Unsupervised Latent Pattern Analysis for Estimating Type 2 Diabetes Risk in Undiagnosed Populations
Journal:
arXiv
Published Date:
May 27, 2025
Abstract
The global prevalence of diabetes, particularly type 2 diabetes mellitus
(T2DM), is rapidly increasing, posing significant health and economic
challenges. T2DM not only disrupts blood glucose regulation but also damages
vital organs such as the heart, kidneys, eyes, nerves, and blood vessels,
leading to substantial morbidity and mortality. In the US alone, the economic
burden of diagnosed diabetes exceeded \$400 billion in 2022. Early detection of
individuals at risk is critical to mitigating these impacts. While machine
learning approaches for T2DM prediction are increasingly adopted, many rely on
supervised learning, which is often limited by the lack of confirmed negative
cases.
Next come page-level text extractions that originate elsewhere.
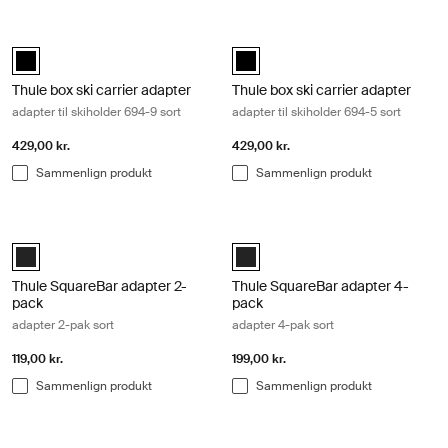
Thule box ski carrier adapter adapter til skiholder 694-9 sort Black
Thule box ski carrier adapter adapter
black (selected)
black (selected)
Thule box ski carrier adapter
Thule box ski carrier adapter
adapter til skiholder 694-9 sort
adapter til skiholder 694-5 sort
429,00 kr.
429,00 kr.
Sammenlign produkt
Sammenlign produkt
Thule SquareBar adapter 2-pack adapter 2-pak sort Black
Thule SquareBar adapter 4-pack ada
Black (selected)
Black (selected)
Thule SquareBar adapter 2-
Thule SquareBar adapter 4-
pack
pack
adapter 2-pak sort
adapter 4-pak sort
119,00 kr.
199,00 kr.
Sammenlign produkt
Sammenlign produkt
Thule t-track adapter t-track adapter sort Black
Thule SkiClick Full Size Bag skitaske 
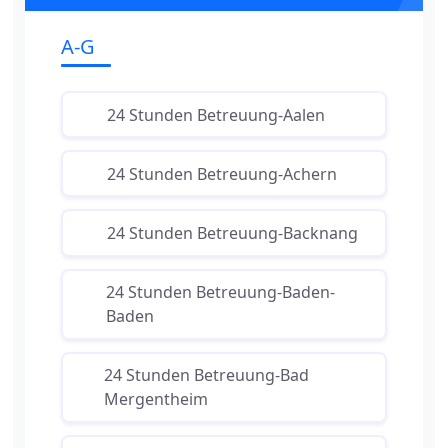
A-G
24 Stunden Betreuung-Aalen
24 Stunden Betreuung-Achern
24 Stunden Betreuung-Backnang
24 Stunden Betreuung-Baden-
Baden
24 Stunden Betreuung-Bad
Mergentheim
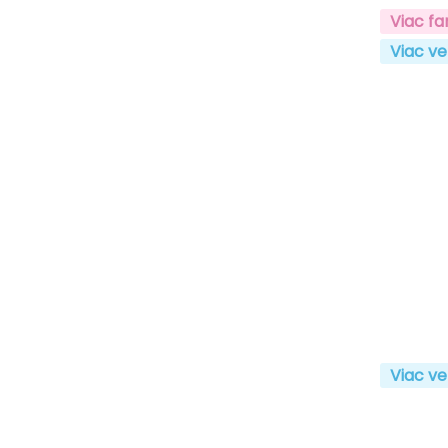
Viac fa
Viac ve
Viac ve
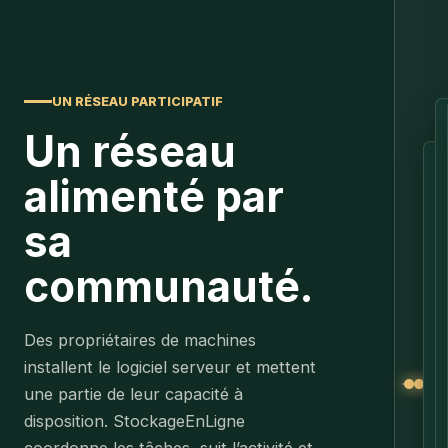
UN RÉSEAU PARTICIPATIF
Un réseau
alimenté par
sa
communauté.
j
Des propriétaires de machines
installent le logiciel serveur et mettent
t
une partie de leur capacité à
disposition. StockageEnLigne
coordonne les tâches, suit l’activité et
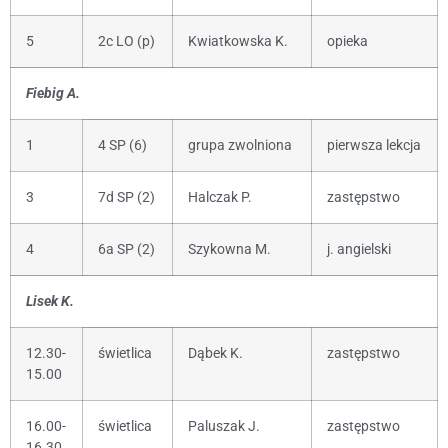
5
2c LO (p)
Kwiatkowska K.
opieka
Fiebig A.
1
4 SP (6)
grupa zwolniona
pierwsza lekcja
3
7d SP (2)
Halczak P.
zastępstwo
4
6a SP (2)
Szykowna M.
j. angielski
Lisek K.
12.30-
świetlica
Dąbek K.
zastępstwo
15.00
16.00-
świetlica
Paluszak J.
zastępstwo
16.30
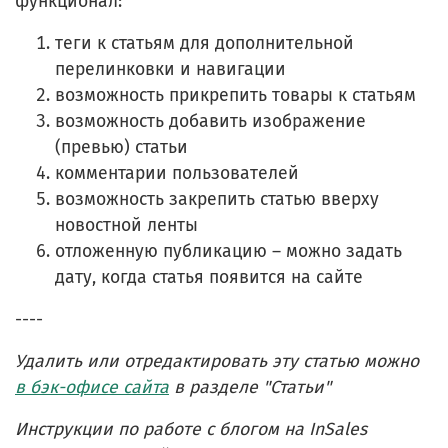
функционал:
теги к статьям для дополнительной
перелинковки и навигации
возможность прикрепить товары к статьям
возможность добавить изображение
(превью) статьи
комментарии пользователей
возможность закрепить статью вверху
новостной ленты
отложенную публикацию – можно задать
дату, когда статья появится на сайте
----
Удалить или отредактировать эту статью можно
в бэк-офисе сайта
в разделе "Статьи"
Инструкции по работе с блогом на InSales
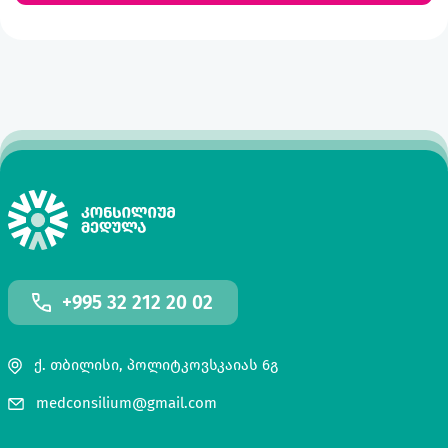
+995 32 212 20 02
ქ. თბილისი, პოლიტკოვსკაიას 6გ
medconsilium@gmail.com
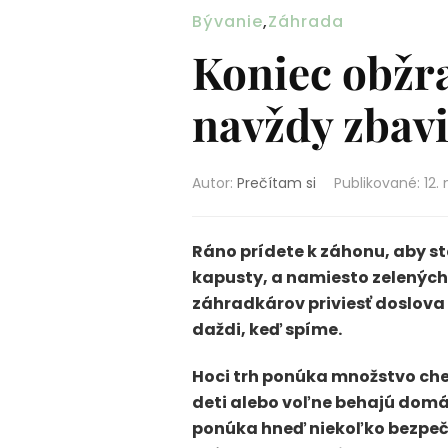
Bývanie
,
Záhrada
Koniec obžra
navždy zbavi
Autor:
Prečítam si
Publikované
:
12.
Ráno prídete k záhonu, aby st
kapusty, a namiesto zelených 
záhradkárov priviesť doslova 
daždi, keď spíme.
Hoci trh ponúka množstvo che
deti alebo voľne behajú domác
ponúka hneď niekoľko bezpečný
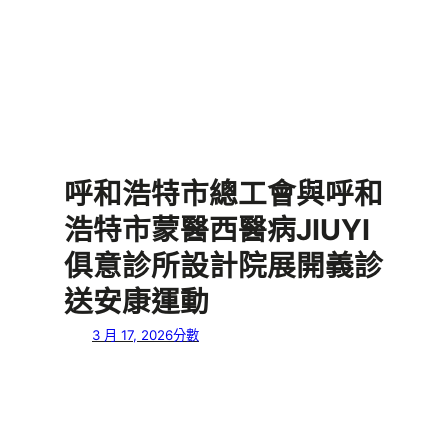
呼和浩特市總工會與呼和
浩特市蒙醫西醫病JIUYI
俱意診所設計院展開義診
送安康運動
3 月 17, 2026
分數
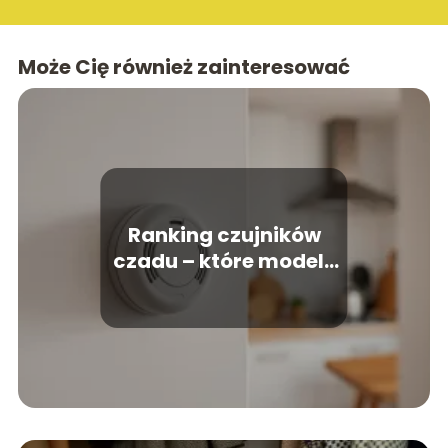
Może Cię również zainteresować
Ranking czujników
czadu – które modele
warto kupić?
To address this limitation, we propose a novel unsupervised framework
that integrates Non-negative Matrix Factorization (NMF) with statistical
techniques to identify individuals at risk of developing T2DM. Our method
identifies latent patterns of multimorbidity and polypharmacy among diagnosed
T2DM patients and applies these patterns to estimate the T2DM risk in
undiagnosed individuals. By leveraging data-driven insights from comorbidity
and medication usage, our approach provides an interpretable and scalable
solution that can assist healthcare providers in implementing timely
interventions, ultimately improving patient outcomes and potentially reducing
the future health and economic burden of T2DM.